**Assigned task:**
From the records below, set down exactly the lines starting with the line that contains "image exhibits lung" and going on through the line that contains "unremarkable human tonsil". Nothing else is wanted.

Provided entries START

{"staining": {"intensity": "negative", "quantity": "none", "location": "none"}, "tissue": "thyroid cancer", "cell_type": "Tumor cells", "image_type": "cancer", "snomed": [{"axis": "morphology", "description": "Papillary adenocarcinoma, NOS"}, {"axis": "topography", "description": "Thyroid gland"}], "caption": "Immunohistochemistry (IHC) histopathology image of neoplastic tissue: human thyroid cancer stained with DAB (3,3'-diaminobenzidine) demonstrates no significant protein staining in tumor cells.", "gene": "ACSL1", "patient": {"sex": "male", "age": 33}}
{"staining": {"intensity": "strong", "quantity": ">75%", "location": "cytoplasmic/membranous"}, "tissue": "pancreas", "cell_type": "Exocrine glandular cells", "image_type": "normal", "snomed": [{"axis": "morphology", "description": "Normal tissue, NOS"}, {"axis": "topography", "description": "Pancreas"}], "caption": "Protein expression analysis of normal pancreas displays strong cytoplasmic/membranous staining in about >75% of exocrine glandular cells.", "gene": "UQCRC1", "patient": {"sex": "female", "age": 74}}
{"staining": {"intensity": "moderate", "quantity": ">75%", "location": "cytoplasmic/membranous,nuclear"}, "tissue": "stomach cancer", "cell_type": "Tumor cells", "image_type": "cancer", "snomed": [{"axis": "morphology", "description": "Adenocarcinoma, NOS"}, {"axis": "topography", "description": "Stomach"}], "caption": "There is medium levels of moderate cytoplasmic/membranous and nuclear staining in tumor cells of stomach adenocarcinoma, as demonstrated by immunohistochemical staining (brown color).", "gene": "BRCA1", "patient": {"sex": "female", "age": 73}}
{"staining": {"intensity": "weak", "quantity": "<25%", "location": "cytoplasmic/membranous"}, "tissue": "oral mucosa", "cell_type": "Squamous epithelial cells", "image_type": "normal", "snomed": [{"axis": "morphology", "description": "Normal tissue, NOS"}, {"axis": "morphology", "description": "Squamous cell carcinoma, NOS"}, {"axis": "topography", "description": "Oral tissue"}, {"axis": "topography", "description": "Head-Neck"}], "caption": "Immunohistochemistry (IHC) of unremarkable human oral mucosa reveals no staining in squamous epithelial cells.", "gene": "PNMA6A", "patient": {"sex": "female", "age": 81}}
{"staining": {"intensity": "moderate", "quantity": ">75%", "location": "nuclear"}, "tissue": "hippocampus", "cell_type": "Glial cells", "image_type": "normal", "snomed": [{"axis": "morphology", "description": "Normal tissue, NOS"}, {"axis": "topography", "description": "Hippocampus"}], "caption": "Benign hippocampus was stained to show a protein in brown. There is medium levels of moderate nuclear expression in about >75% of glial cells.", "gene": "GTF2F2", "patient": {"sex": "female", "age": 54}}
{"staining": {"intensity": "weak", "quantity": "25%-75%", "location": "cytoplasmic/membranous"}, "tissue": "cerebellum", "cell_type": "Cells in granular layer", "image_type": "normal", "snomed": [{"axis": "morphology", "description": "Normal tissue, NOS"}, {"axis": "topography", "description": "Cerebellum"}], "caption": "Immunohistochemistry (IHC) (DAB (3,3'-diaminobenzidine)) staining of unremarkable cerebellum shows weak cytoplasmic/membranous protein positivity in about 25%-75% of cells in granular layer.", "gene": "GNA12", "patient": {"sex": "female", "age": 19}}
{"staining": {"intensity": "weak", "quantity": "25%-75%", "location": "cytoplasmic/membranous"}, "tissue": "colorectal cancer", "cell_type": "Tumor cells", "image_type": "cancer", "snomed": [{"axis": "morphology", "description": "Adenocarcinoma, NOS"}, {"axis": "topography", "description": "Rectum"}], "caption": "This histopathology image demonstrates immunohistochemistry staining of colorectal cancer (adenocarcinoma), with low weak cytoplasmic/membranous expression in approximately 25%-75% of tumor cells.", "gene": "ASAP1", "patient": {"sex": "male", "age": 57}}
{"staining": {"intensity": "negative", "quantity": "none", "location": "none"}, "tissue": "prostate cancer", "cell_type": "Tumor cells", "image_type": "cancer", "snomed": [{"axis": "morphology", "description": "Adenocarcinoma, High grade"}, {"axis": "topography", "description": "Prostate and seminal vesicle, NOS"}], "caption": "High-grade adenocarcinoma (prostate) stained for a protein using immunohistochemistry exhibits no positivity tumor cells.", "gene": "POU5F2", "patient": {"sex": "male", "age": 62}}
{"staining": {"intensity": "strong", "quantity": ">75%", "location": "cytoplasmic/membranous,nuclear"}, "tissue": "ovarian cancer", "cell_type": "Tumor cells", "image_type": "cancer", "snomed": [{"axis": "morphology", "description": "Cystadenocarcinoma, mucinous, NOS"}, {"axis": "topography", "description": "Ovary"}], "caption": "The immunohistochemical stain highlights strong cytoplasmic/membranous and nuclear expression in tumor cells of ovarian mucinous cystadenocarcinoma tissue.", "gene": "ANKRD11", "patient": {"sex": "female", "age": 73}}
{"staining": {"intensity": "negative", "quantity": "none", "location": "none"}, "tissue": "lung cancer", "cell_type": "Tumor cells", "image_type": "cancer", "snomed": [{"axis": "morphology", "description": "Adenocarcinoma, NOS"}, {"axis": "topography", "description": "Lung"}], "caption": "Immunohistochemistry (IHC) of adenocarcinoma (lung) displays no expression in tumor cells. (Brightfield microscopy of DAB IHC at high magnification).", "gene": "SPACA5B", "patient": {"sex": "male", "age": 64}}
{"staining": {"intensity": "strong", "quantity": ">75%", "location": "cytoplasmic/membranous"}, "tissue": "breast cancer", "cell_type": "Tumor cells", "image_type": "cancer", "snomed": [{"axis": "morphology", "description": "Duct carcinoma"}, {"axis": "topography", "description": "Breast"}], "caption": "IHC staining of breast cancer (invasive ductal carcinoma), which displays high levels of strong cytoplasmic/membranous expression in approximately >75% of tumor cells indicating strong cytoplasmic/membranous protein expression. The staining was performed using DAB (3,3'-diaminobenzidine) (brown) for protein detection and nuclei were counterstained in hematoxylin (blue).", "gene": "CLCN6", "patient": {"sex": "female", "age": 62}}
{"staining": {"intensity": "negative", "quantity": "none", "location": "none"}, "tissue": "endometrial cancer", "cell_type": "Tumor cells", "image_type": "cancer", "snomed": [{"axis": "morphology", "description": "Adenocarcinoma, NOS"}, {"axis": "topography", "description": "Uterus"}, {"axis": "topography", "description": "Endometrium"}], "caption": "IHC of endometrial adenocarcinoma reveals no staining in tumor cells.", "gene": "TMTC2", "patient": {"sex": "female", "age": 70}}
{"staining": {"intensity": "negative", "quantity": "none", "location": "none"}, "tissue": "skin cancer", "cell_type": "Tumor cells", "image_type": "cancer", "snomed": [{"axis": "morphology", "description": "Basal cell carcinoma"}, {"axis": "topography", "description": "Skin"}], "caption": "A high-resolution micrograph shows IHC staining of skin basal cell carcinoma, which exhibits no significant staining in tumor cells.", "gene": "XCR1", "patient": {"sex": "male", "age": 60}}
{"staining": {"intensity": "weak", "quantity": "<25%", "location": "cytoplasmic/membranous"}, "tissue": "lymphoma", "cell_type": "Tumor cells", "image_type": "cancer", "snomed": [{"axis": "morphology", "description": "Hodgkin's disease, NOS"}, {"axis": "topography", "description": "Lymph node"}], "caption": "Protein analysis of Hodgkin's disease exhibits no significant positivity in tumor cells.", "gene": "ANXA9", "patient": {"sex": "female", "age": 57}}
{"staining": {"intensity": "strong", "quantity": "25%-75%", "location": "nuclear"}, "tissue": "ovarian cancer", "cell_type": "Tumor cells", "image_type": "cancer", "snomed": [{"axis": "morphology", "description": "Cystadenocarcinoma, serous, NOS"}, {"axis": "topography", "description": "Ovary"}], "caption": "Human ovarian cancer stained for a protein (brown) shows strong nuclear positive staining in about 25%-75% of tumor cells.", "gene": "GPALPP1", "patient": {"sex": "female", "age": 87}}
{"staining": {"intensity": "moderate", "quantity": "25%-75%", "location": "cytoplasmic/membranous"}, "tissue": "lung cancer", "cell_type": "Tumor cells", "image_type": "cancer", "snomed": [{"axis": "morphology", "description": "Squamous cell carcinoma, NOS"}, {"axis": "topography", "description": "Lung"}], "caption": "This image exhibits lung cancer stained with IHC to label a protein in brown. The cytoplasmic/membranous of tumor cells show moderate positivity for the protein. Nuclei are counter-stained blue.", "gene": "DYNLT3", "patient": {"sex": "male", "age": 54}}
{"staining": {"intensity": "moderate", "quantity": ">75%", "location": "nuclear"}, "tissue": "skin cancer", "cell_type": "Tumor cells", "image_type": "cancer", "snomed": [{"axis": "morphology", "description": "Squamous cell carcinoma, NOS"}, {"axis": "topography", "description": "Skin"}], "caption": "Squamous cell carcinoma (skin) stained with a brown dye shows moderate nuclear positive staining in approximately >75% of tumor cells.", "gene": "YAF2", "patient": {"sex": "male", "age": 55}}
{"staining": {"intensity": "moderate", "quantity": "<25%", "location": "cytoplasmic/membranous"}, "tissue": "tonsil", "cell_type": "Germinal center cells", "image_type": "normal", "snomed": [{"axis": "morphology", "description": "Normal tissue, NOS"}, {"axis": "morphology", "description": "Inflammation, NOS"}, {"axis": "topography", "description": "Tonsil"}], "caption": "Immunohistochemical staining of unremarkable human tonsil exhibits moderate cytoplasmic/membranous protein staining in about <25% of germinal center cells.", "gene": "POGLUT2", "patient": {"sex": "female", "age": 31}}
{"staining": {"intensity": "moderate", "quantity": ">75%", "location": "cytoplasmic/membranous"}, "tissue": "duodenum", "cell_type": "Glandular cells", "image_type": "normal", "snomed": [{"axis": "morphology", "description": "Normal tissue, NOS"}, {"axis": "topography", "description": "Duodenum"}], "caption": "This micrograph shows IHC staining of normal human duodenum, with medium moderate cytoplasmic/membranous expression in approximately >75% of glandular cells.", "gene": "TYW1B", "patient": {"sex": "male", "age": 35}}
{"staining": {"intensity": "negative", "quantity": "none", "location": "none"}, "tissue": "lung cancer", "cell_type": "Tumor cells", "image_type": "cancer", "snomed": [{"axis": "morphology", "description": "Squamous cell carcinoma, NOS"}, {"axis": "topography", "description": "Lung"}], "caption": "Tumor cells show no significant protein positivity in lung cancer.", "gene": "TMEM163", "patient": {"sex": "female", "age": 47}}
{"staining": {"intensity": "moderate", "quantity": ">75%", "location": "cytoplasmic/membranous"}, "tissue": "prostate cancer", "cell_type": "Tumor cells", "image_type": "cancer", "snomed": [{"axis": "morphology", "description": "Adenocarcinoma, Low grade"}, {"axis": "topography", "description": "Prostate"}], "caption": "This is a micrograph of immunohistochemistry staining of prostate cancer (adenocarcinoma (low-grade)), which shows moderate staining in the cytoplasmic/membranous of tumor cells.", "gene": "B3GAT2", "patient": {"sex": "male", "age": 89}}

Provided entries END

**Final answer:**
{"staining": {"intensity": "moderate", "quantity": "25%-75%", "location": "cytoplasmic/membranous"}, "tissue": "lung cancer", "cell_type": "Tumor cells", "image_type": "cancer", "snomed": [{"axis": "morphology", "description": "Squamous cell carcinoma, NOS"}, {"axis": "topography", "description": "Lung"}], "caption": "This image exhibits lung cancer stained with IHC to label a protein in brown. The cytoplasmic/membranous of tumor cells show moderate positivity for the protein. Nuclei are counter-stained blue.", "gene": "DYNLT3", "patient": {"sex": "male", "age": 54}}
{"staining": {"intensity": "moderate", "quantity": ">75%", "location": "nuclear"}, "tissue": "skin cancer", "cell_type": "Tumor cells", "image_type": "cancer", "snomed": [{"axis": "morphology", "description": "Squamous cell carcinoma, NOS"}, {"axis": "topography", "description": "Skin"}], "caption": "Squamous cell carcinoma (skin) stained with a brown dye shows moderate nuclear positive staining in approximately >75% of tumor cells.", "gene": "YAF2", "patient": {"sex": "male", "age": 55}}
{"staining": {"intensity": "moderate", "quantity": "<25%", "location": "cytoplasmic/membranous"}, "tissue": "tonsil", "cell_type": "Germinal center cells", "image_type": "normal", "snomed": [{"axis": "morphology", "description": "Normal tissue, NOS"}, {"axis": "morphology", "description": "Inflammation, NOS"}, {"axis": "topography", "description": "Tonsil"}], "caption": "Immunohistochemical staining of unremarkable human tonsil exhibits moderate cytoplasmic/membranous protein staining in about <25% of germinal center cells.", "gene": "POGLUT2", "patient": {"sex": "female", "age": 31}}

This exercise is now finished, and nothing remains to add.